**** FRAGMENTO SELECCIONADO

Mientras el sicariato y la extorsión asfixian al país, el ministro José Zapata cierra la puerta a remover al jefe de la PNP y se escuda en la «institucionalidad» hasta octubre de 2027
Señores, señoras, mientras usted no sabe si va a volver vivo de trabajar, el Ministerio del Interior nos sale con que no piensa mover ni un dedo. El ministro del Interior, José Zapata, descartó de plano remover a Óscar Arriola de la comandancia de la Policía Nacional, y lo dijo sin pestañear: las decisiones no se tomarán por «presiones mediáticas» ni por lo que opine la ciudadanía harta de tanta sangre.
El titular del sector dejó clarísimo que la PNP, según él, no se dejará llevar por «cuestiones mediáticas». Traducción para el pueblo: el clamor de miles de peruanos que viven aterrorizados por la extorsión y el sicariato es, para el Mininter, apenas «ruido».
El contexto no podría ser más indignante. En medio de una crisis de inseguridad que tiene al país de rodillas, buena parte de la opinión pública responsabiliza directamente a la Policía Nacional. Y entre los más señalados está precisamente Arriola, a quien muchos consideran incapaz de liderar la lucha contra la criminalidad que hoy desangra las calles.
Sectores ligados a las fuerzas del orden han exigido su destitución y el nombramiento de un oficial que sí se atreva a enfrentar de verdad al crimen. ¿La respuesta del ministro? Un rotundo «no», envuelto en discursos sobre la institucionalidad.

********
**** REGISTROS

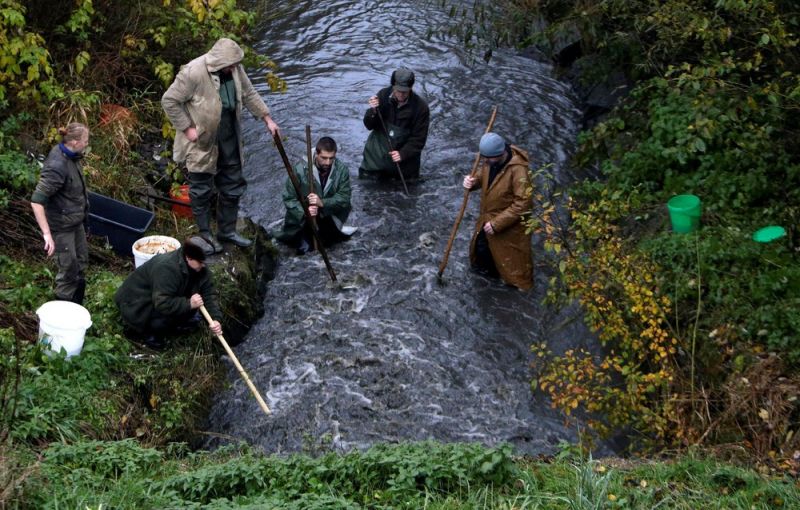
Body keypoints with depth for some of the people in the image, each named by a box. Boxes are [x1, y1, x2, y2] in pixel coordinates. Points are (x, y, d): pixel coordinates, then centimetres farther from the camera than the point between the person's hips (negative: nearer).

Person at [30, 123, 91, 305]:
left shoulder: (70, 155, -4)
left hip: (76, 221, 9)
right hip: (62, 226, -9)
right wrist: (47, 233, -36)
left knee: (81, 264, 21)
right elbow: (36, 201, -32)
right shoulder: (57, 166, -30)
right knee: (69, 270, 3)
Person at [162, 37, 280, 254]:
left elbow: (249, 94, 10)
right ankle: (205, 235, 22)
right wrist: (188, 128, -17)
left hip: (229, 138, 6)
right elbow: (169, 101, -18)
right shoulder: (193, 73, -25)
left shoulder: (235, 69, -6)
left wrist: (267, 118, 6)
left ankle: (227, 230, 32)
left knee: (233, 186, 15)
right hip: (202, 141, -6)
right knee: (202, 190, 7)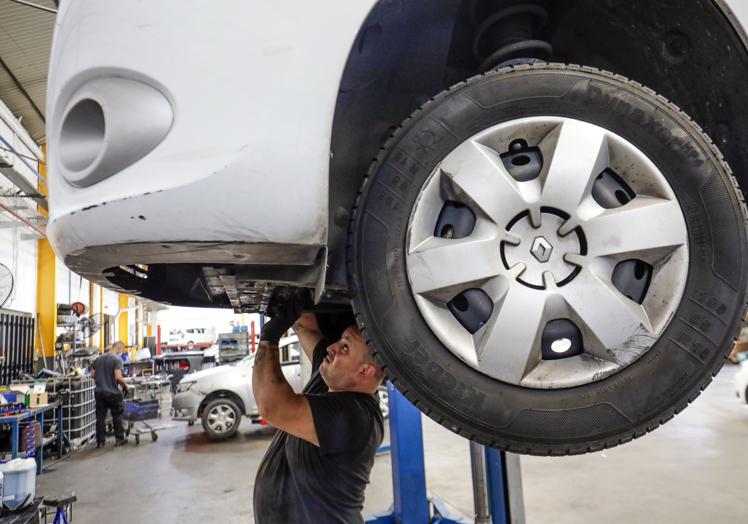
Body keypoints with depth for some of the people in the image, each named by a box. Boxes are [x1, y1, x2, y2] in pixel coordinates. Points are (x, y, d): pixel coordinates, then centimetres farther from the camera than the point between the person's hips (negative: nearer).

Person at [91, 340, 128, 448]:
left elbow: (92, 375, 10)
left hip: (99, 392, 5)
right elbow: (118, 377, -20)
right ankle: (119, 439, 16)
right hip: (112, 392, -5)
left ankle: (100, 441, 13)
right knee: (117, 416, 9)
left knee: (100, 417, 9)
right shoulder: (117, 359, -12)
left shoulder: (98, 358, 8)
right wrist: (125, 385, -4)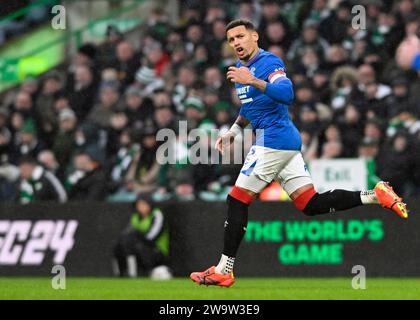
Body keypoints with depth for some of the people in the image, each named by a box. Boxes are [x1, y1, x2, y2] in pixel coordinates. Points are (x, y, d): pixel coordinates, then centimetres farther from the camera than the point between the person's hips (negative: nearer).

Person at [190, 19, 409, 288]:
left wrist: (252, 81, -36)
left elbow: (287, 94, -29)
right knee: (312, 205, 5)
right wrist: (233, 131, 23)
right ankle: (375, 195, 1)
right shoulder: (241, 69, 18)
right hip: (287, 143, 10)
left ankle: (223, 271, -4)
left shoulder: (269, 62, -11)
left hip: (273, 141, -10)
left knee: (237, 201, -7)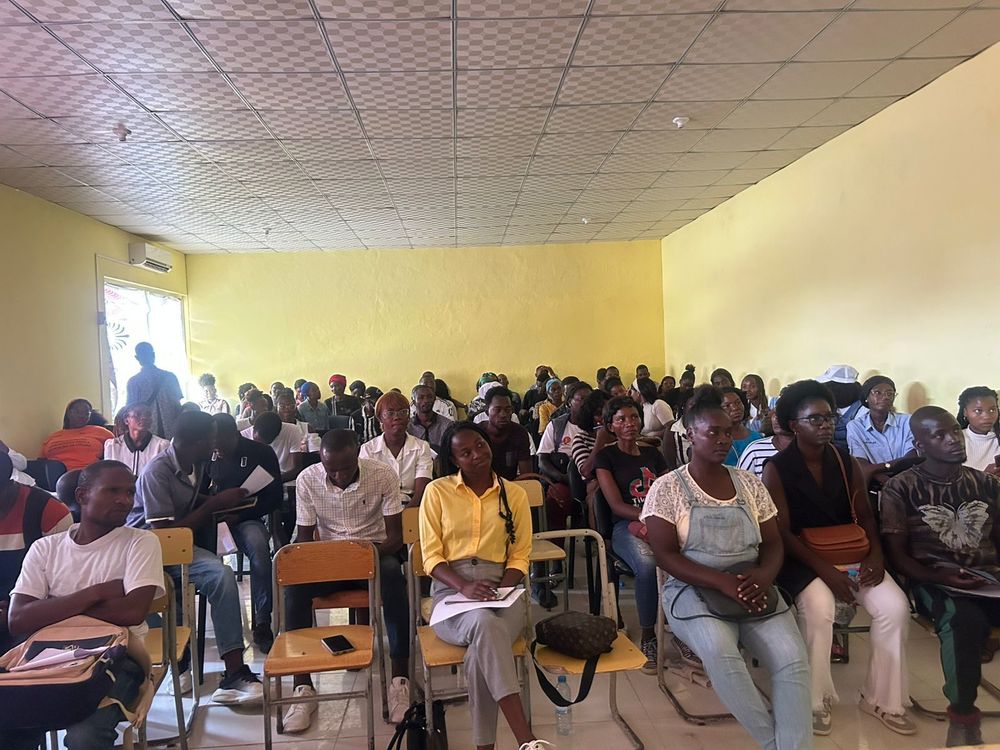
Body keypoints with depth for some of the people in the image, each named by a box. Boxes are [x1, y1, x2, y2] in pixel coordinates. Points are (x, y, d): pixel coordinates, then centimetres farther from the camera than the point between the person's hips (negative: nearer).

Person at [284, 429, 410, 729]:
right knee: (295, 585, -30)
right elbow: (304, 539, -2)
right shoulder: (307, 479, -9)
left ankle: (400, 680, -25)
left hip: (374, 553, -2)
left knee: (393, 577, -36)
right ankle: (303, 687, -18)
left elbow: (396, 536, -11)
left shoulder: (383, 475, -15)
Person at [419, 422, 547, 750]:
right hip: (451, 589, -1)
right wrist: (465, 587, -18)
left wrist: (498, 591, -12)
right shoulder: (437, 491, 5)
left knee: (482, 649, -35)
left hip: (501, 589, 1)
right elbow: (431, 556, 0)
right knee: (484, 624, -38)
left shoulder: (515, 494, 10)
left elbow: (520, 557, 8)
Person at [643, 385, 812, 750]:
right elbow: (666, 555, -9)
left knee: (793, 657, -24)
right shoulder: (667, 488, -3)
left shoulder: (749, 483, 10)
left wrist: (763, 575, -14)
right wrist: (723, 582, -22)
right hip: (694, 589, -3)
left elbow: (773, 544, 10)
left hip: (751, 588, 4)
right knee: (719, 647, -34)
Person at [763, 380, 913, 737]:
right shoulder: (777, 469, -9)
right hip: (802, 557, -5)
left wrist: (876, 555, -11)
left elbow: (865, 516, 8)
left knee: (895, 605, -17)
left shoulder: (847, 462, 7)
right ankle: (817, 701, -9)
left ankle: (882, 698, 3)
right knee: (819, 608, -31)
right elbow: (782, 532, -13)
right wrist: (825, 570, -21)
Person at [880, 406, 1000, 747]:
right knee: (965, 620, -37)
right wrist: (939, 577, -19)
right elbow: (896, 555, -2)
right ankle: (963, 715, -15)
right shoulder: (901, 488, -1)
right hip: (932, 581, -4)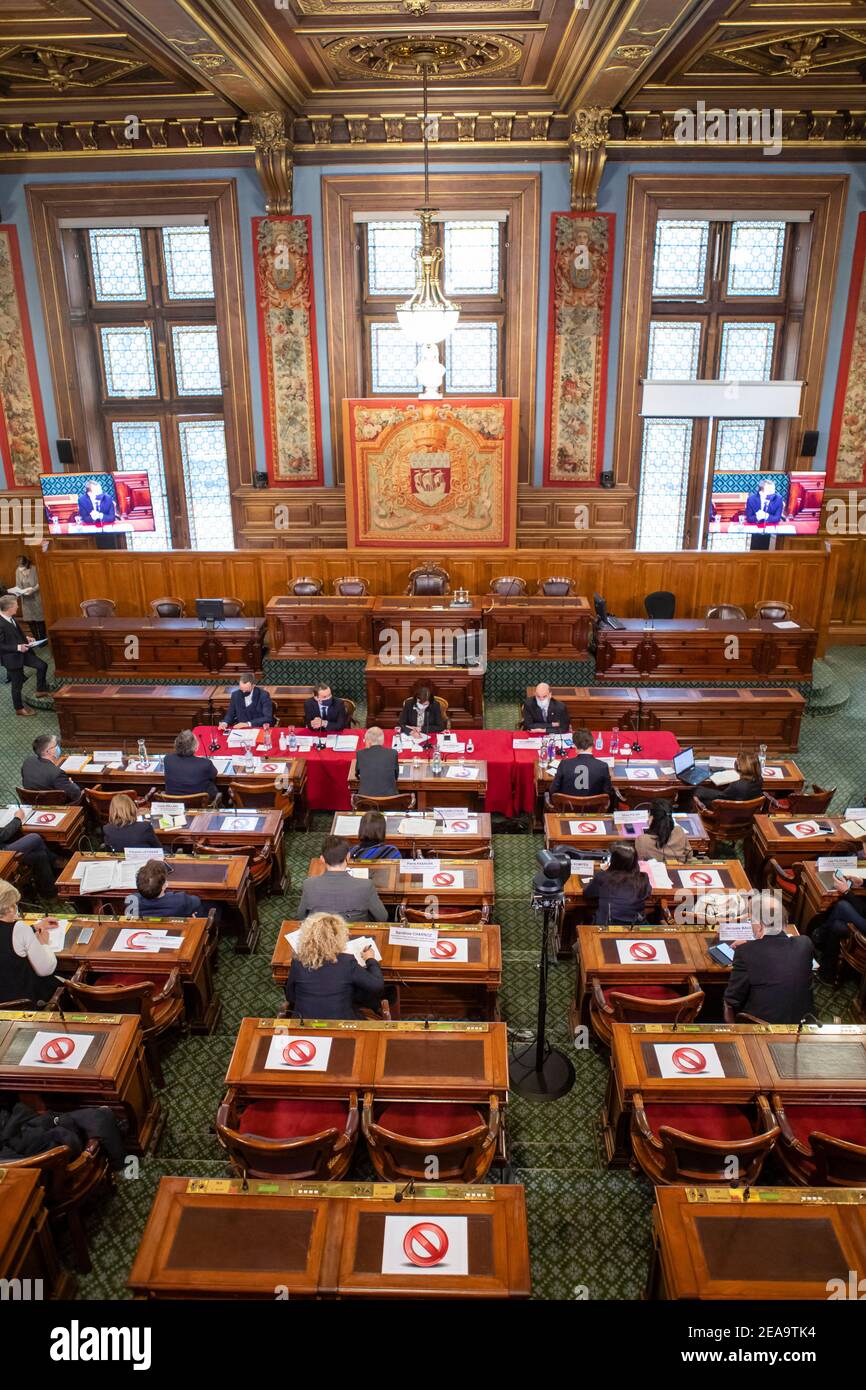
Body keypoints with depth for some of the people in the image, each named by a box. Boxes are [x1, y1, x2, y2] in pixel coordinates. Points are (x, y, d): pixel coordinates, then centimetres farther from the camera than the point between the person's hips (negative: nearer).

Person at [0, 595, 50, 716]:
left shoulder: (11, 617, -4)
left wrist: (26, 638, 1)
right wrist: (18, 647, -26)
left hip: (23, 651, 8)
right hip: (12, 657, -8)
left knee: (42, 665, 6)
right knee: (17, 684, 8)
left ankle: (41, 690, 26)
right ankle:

********

CONSIGNA 1:
Responde según el texto sobre la Policía Nacional:
(a) ¿Quién es el ministro del Interior?
(b) ¿A quién descartó remover el ministro de la comandancia de la Policía Nacional?
(c) ¿Qué han exigido los sectores ligados a las fuerzas del orden?
CONSIGNA 2: Transcribe del texto sobre la Policía Nacional el pasaje que va desde "El titular del" hasta "desangra las calles.", ambos incluidos.
CONSIGNA 3: Redacta la continuación del texto sobre la Policía Nacional a partir de su última oración.
Los registros no intervienen en este ejercicio.

RESPUESTA 1:
(a) José Zapata.
(b) A Óscar Arriola.
(c) La destitución de Arriola y el nombramiento de un oficial que sí se atreva a enfrentar de verdad al crimen.

RESPUESTA 2:
El titular del sector dejó clarísimo que la PNP, según él, no se dejará llevar por «cuestiones mediáticas». Traducción para el pueblo: el clamor de miles de peruanos que viven aterrorizados por la extorsión y el sicariato es, para el Mininter, apenas «ruido».
El contexto no podría ser más indignante. En medio de una crisis de inseguridad que tiene al país de rodillas, buena parte de la opinión pública responsabiliza directamente a la Policía Nacional. Y entre los más señalados está precisamente Arriola, a quien muchos consideran incapaz de liderar la lucha contra la criminalidad que hoy desangra las calles.

RESPUESTA 3:
«La institucionalidad es un factor importante (…) Si la institucionalidad me indica que el periodo es dos años, pues no se va a actuar en base a cuestiones mediáticas o situaciones como opiniones de determinadas personas», soltó Zapata, recordando que a Arriola le toca un periodo de dos años por ley.
Y por si quedaba alguna duda, remató: el tema ni siquiera se ha tocado dentro de la cartera. Arriola asumió la jefatura de la PNP en octubre de 2025, así que, según el plan del Gobierno, se queda cómodamente sentado en el cargo hasta octubre de 2027. Dos años más. Mientras tanto, el pueblo pone los muertos.
«No se ha tocado ese tema porque estamos preocupados de que la institucionalidad se cumpla (…) Su periodo aún tiene una parte importante por cumplir por lo que no se tendría que tocar el tema», añadió el ministro.
La pregunta cae sola, señores: ¿cuánta institucionalidad cabe en un país donde extorsionan al panadero, al transportista y al bodeguero de la esquina? Esta boca no la calla nadie.